A Good Day For Music, A Bad Day For Everything Else

by Thomas Blake

Hannah Diamond – one-time PC Music breadwinner – today released her first proper new single in two years. Contrary to what many people expected (and, perhaps, hoped for) it is a cool, understated ballad about the natural end of things, about distance, disappointment, the faint possibility of renewal. It’s not a brash Charli XCX/GFOTY-style banger, it’s not overly blippy, glitchy, wonky. It’s not ironic. Not even Alanis-ironic. It’s vulnerable, wary: a frozen, starving urban fox of a song. It gives up its secrets unwillingly. Listening to it feels like accidently tapping someone’s phone. Of course, it’s a very good song. But in the weird world it feels like more than that: like an immensely personal statement that somehow applies to us all. Diamond asks: what do we do when hope ends? We listen, because we don’t know the answer, and because we trust music, we trust art to find a way to bring things back from the dead.
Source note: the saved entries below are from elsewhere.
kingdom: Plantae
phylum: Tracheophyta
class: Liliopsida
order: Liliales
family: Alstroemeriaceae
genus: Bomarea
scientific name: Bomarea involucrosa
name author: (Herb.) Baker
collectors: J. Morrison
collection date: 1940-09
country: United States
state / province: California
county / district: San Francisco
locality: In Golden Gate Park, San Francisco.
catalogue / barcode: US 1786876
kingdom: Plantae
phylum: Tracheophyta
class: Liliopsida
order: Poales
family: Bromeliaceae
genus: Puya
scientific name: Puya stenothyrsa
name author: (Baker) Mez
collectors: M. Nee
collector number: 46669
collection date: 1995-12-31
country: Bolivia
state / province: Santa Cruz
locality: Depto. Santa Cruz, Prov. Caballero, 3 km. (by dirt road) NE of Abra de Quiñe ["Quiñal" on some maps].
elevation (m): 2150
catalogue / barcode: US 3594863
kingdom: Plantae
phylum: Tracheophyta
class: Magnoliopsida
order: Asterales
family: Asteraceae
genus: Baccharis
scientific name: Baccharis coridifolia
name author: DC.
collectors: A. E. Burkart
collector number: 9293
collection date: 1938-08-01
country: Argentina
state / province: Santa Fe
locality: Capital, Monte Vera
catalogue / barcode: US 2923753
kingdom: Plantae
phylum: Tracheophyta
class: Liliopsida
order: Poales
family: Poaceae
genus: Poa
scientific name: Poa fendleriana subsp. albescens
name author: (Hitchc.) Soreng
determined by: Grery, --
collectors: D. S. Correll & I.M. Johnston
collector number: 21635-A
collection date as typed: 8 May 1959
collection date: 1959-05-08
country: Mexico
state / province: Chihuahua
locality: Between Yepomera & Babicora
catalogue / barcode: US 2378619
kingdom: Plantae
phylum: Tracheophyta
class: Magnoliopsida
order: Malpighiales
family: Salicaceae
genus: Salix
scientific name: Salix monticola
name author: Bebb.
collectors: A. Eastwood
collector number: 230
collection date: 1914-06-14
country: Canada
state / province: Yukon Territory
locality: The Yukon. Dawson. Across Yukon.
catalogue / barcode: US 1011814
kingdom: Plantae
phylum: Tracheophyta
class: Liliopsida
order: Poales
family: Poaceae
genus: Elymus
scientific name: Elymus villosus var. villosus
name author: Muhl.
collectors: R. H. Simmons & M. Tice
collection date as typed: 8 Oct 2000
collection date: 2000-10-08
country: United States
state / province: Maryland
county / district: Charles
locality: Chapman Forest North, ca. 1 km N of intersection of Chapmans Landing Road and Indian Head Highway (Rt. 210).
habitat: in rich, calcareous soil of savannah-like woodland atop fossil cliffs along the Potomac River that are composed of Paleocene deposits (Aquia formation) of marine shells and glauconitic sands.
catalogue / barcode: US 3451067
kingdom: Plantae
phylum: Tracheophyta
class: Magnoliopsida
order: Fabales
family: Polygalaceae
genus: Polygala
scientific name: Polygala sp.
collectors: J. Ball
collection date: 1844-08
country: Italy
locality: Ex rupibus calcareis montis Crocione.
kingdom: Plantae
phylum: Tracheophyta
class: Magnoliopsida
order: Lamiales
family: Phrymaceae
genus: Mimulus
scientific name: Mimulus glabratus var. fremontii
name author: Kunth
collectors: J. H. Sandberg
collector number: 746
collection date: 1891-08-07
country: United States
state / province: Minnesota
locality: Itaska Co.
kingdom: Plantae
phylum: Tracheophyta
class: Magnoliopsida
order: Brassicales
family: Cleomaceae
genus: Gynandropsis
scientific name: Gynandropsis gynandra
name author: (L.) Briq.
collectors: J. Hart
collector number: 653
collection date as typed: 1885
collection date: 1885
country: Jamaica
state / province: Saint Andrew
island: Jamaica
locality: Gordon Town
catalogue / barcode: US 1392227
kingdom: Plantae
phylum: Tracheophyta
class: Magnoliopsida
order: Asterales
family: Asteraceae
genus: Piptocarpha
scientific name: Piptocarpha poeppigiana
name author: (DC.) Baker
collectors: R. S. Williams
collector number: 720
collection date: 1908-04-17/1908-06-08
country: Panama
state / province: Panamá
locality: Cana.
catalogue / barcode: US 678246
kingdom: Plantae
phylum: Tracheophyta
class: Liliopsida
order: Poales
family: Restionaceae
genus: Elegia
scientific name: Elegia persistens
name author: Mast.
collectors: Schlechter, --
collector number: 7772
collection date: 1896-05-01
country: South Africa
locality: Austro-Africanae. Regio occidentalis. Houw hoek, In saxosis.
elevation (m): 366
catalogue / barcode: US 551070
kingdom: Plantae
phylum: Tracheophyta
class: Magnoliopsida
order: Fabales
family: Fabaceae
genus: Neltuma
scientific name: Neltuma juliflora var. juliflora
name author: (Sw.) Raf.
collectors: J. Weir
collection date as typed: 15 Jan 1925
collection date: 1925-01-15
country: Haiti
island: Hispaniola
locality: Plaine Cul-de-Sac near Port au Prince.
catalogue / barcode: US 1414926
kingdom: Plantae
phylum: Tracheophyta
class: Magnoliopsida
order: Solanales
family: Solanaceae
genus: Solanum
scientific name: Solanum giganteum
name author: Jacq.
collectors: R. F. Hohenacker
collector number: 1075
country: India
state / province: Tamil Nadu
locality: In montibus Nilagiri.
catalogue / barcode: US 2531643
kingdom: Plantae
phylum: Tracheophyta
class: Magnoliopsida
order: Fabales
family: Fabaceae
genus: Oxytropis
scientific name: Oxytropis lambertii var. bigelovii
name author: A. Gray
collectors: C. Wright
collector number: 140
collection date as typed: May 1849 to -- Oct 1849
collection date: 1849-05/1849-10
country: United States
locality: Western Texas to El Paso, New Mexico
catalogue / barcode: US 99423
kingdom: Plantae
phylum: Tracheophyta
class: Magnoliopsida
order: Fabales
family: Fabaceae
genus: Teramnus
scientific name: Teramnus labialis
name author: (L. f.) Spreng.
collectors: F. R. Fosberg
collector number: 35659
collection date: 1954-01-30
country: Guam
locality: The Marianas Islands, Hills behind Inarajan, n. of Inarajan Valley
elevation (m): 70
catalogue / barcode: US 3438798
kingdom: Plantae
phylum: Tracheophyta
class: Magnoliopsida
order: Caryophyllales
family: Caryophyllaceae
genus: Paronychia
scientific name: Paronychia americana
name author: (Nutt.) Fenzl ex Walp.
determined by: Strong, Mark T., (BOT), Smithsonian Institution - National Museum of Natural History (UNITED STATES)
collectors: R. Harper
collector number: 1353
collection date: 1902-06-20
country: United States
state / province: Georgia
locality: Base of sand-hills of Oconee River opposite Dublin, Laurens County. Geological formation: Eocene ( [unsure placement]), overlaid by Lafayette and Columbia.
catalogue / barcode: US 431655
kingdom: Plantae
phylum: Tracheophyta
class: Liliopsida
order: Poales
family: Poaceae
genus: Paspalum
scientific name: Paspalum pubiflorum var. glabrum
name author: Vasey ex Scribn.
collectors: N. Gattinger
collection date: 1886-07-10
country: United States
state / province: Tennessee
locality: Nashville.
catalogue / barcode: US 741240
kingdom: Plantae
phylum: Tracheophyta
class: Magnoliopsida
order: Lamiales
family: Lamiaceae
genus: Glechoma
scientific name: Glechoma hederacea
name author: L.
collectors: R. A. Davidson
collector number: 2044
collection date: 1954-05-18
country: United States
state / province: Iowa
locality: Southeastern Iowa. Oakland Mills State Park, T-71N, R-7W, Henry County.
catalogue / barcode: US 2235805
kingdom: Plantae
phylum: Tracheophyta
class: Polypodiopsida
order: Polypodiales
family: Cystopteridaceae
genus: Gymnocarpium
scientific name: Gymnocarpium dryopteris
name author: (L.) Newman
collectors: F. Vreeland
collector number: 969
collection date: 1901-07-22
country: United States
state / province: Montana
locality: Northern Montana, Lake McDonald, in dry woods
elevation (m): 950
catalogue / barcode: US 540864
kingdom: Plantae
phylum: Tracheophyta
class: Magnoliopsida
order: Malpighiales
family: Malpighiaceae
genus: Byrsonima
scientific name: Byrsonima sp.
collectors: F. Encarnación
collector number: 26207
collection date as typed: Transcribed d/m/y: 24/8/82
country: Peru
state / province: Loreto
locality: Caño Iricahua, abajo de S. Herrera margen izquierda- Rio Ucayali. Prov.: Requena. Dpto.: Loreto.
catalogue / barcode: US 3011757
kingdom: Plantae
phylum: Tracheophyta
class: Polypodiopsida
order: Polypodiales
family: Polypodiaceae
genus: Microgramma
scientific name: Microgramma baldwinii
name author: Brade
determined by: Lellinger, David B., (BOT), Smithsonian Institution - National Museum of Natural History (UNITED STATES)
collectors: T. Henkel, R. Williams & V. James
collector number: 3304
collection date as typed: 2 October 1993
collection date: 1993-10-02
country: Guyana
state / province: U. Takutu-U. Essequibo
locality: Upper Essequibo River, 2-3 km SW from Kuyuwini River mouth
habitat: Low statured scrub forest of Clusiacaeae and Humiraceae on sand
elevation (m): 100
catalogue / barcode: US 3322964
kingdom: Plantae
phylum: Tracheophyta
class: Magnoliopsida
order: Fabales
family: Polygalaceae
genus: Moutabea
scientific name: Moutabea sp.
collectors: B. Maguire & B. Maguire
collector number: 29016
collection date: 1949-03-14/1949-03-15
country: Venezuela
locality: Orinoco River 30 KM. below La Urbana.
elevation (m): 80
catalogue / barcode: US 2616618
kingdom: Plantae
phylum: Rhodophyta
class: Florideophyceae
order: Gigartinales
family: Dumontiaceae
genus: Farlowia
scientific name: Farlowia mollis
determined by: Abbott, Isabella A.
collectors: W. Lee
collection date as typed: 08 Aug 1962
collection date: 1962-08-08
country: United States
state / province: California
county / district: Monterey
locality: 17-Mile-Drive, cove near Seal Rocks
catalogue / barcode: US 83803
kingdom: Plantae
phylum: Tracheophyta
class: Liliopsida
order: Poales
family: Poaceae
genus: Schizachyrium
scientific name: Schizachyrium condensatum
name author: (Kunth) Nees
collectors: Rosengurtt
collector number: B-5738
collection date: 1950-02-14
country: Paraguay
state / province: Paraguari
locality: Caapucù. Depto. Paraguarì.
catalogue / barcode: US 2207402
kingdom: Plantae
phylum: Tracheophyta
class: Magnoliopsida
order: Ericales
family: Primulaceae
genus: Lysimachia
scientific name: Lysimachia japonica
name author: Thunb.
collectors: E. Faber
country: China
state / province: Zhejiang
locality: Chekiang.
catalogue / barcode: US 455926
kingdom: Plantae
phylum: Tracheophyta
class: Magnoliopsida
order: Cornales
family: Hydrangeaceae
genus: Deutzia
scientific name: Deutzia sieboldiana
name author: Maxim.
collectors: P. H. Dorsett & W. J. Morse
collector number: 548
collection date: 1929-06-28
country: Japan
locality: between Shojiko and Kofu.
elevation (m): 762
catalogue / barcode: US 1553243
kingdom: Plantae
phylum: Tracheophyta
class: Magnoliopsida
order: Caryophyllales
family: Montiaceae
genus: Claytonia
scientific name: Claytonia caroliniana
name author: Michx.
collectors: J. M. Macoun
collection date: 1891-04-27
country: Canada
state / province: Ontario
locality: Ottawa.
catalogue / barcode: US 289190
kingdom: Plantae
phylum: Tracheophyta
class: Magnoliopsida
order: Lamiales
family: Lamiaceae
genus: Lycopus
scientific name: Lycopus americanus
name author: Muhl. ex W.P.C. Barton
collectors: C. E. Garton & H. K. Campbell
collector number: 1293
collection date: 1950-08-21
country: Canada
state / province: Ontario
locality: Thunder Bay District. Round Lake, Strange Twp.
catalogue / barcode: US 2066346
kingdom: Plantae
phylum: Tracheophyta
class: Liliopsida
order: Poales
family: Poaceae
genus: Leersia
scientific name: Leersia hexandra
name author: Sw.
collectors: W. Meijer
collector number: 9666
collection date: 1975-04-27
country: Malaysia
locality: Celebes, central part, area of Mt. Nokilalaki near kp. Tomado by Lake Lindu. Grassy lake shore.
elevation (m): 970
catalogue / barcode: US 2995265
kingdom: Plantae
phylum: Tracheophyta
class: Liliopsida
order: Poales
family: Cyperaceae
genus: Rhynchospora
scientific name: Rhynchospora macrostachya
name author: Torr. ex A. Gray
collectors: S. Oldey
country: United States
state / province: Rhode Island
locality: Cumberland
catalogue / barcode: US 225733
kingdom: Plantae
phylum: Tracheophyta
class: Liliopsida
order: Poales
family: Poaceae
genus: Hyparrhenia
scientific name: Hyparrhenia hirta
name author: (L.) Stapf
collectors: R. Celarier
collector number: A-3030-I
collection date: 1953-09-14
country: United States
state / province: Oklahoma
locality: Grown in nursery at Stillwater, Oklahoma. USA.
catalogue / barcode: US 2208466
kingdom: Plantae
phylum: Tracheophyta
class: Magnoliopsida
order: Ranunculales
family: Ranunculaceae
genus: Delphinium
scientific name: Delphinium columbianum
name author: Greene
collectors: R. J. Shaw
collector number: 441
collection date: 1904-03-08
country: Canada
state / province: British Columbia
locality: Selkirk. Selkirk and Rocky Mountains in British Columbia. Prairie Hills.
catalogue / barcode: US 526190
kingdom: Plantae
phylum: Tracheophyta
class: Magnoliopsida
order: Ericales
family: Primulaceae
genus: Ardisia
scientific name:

Also today, Hen Ogledd released their latest album. And, strangely for a band so steeped in the ancient and the eldritch, it sounds every bit as new as the Hannah Diamond single. Where Diamond chronicles the loss of hope in a bizarre digital end-time, Hen Ogledd leave clues – cryptic, often bonkers clues – as to where hope might remain. The answer is: in the deepest darkest corners of strained human minds and in twisted landscapes. Hope and creativity are like water: they find the smallest holes, and form immense underground lakes.